Items from a dataset:

◇ ◇ ◇ ◇ ◇ ◇ ◇

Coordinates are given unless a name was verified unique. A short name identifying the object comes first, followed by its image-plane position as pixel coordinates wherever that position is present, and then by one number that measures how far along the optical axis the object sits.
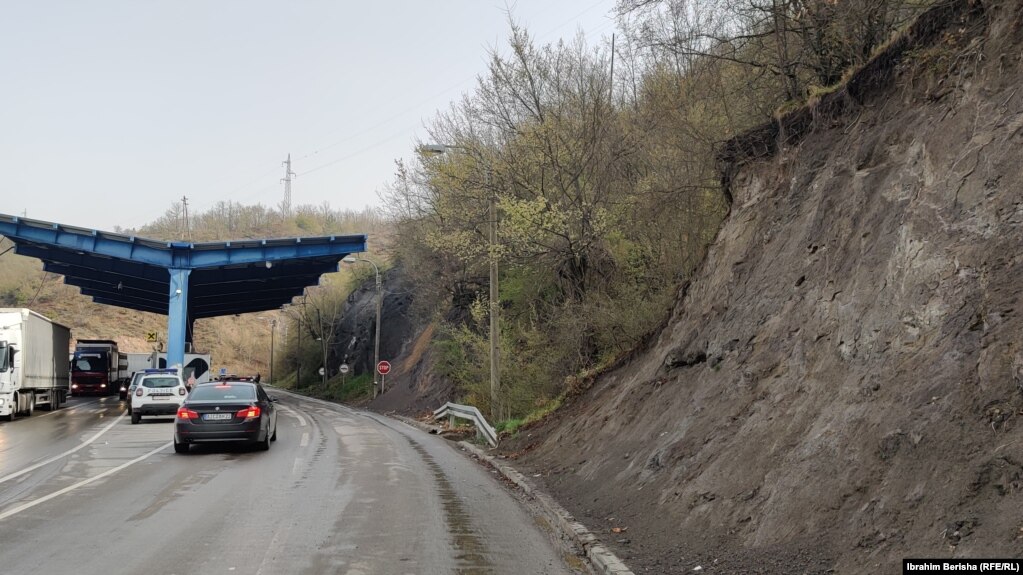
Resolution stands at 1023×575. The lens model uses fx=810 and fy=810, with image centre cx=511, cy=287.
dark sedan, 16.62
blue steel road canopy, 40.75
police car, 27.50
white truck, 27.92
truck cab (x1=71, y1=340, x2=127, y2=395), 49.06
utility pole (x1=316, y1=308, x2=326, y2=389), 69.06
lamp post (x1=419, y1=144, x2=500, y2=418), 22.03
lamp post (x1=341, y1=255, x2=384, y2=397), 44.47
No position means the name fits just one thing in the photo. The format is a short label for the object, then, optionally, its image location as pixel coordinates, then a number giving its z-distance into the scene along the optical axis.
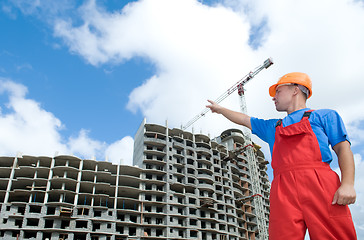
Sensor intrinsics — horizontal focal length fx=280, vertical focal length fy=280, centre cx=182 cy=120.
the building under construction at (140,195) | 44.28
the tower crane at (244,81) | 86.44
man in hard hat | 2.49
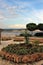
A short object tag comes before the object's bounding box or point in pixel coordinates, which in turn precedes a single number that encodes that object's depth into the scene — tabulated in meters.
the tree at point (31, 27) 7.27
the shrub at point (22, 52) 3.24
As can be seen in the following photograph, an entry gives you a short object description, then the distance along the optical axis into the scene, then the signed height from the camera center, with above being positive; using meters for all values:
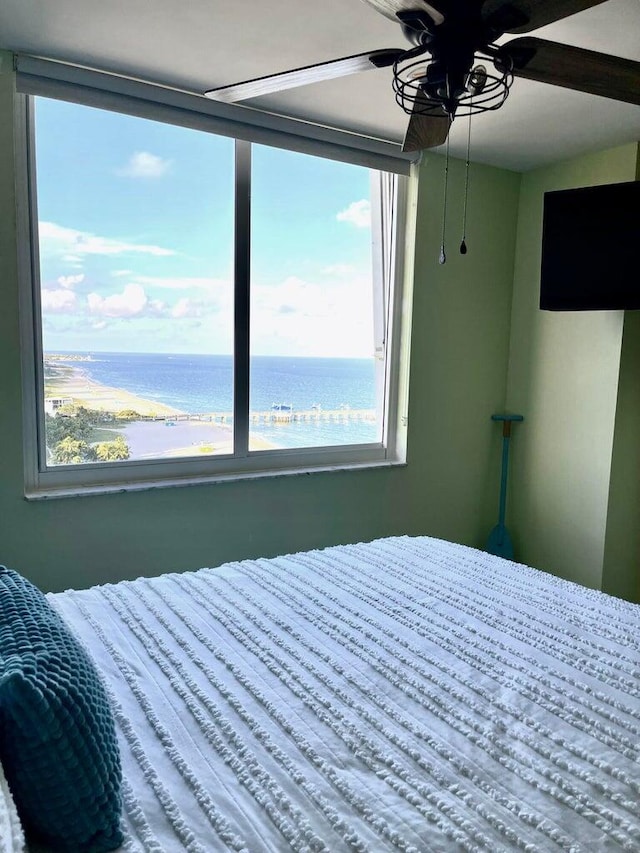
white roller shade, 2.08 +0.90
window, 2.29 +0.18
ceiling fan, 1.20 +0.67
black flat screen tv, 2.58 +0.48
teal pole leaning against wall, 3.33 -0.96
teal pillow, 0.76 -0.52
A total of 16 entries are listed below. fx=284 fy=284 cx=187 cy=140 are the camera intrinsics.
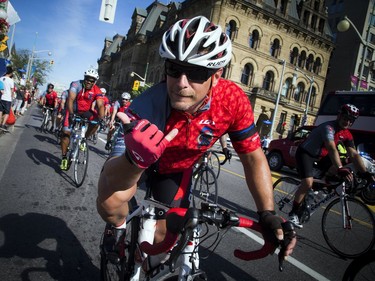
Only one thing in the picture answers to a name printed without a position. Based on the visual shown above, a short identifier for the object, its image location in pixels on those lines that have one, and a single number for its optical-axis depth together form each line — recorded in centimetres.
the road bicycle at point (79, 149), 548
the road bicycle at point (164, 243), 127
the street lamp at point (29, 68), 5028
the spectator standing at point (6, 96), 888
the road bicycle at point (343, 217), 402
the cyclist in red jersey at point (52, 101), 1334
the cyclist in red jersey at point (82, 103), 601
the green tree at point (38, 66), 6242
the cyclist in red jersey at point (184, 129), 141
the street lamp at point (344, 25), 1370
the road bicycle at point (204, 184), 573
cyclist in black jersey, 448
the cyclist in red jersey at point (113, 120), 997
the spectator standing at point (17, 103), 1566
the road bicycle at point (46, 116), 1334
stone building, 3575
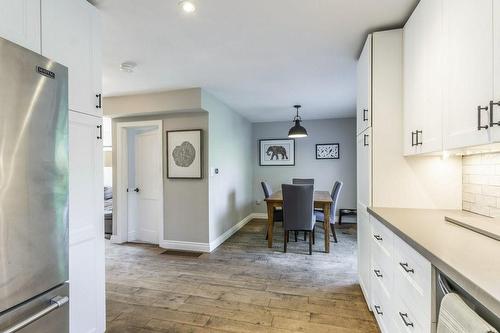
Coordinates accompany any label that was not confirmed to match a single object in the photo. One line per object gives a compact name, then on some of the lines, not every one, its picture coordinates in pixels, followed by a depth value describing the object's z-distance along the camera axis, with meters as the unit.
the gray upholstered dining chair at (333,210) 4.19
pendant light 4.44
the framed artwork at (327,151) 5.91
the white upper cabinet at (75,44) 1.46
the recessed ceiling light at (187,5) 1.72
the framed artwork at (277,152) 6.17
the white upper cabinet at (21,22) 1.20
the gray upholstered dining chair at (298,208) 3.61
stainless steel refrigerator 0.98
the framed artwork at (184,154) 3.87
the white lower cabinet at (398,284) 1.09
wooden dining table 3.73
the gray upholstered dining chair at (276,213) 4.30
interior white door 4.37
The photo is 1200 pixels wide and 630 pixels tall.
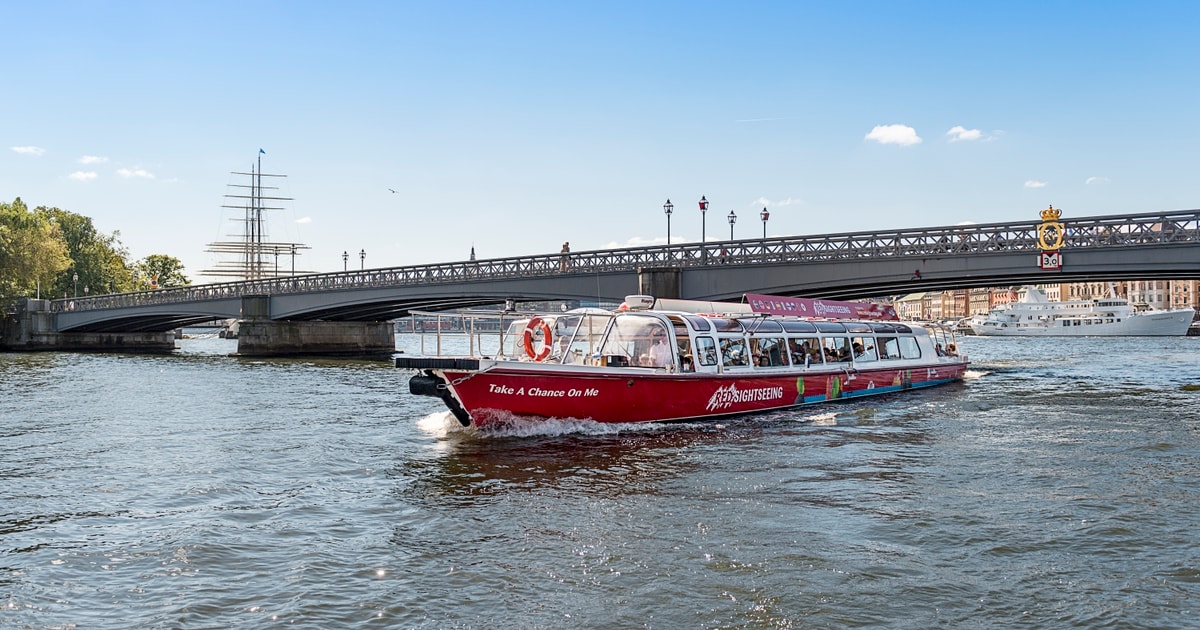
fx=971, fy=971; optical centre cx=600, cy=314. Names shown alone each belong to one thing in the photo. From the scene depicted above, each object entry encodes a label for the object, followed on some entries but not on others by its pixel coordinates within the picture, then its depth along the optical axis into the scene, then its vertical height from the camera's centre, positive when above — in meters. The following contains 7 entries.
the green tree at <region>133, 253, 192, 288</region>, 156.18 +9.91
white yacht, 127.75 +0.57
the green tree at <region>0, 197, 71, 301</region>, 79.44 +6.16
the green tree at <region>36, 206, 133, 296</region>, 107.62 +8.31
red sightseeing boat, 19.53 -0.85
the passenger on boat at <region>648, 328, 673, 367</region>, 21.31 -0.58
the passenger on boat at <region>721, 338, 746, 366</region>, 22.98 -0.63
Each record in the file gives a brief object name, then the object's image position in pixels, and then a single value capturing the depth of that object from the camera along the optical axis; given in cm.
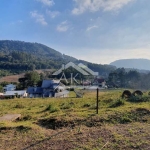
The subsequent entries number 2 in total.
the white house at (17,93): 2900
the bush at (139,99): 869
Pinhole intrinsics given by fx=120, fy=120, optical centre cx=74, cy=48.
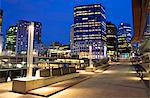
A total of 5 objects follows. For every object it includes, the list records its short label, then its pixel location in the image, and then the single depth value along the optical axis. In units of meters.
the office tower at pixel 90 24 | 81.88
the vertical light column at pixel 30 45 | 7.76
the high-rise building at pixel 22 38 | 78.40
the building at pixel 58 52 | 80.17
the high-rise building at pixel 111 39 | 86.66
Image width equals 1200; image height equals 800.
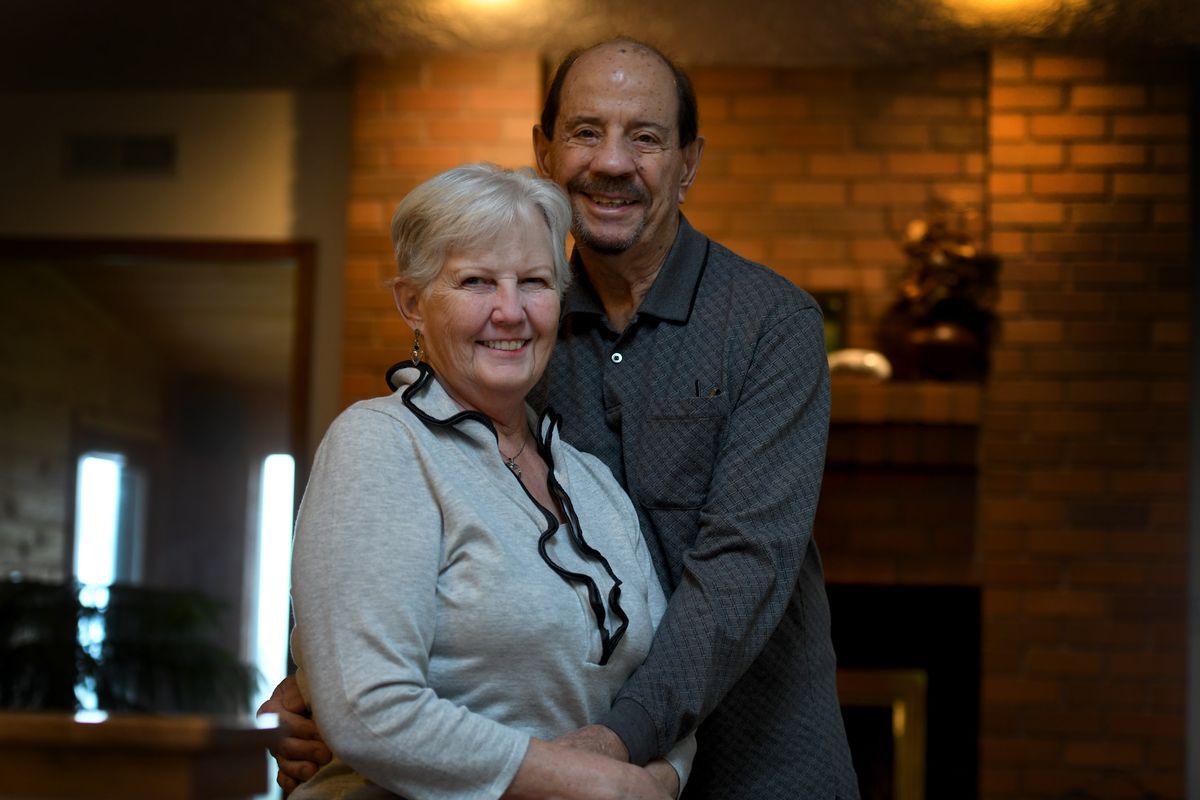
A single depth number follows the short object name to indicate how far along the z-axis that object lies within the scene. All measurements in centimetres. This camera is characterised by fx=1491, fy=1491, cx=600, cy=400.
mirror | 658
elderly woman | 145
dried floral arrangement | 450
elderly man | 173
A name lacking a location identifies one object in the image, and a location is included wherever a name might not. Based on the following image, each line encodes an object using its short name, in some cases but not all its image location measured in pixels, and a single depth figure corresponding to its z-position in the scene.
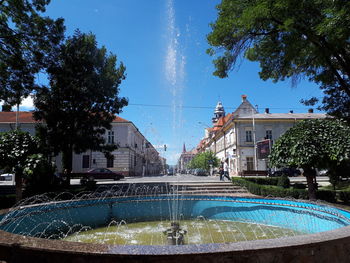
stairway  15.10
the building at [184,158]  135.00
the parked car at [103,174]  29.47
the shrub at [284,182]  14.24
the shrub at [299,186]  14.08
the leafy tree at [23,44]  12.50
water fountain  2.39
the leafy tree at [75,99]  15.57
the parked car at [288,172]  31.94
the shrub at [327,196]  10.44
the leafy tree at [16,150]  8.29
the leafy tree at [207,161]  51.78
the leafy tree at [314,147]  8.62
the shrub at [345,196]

◇ ◇ ◇ ◇ ◇ ◇ ◇

**YOUR GOAL:** Of the entries above, repeat exactly the lines from the line with "the road bicycle at point (204, 184), 573" through the line with "stone building, 3575", both of them included.

**YOUR RESPONSE:**
the road bicycle at point (204, 184), 573
cyclist in black jersey, 448
the cyclist in red jersey at point (113, 120), 997
the spectator standing at point (17, 103), 1566
the road bicycle at point (46, 116), 1334
stone building, 3575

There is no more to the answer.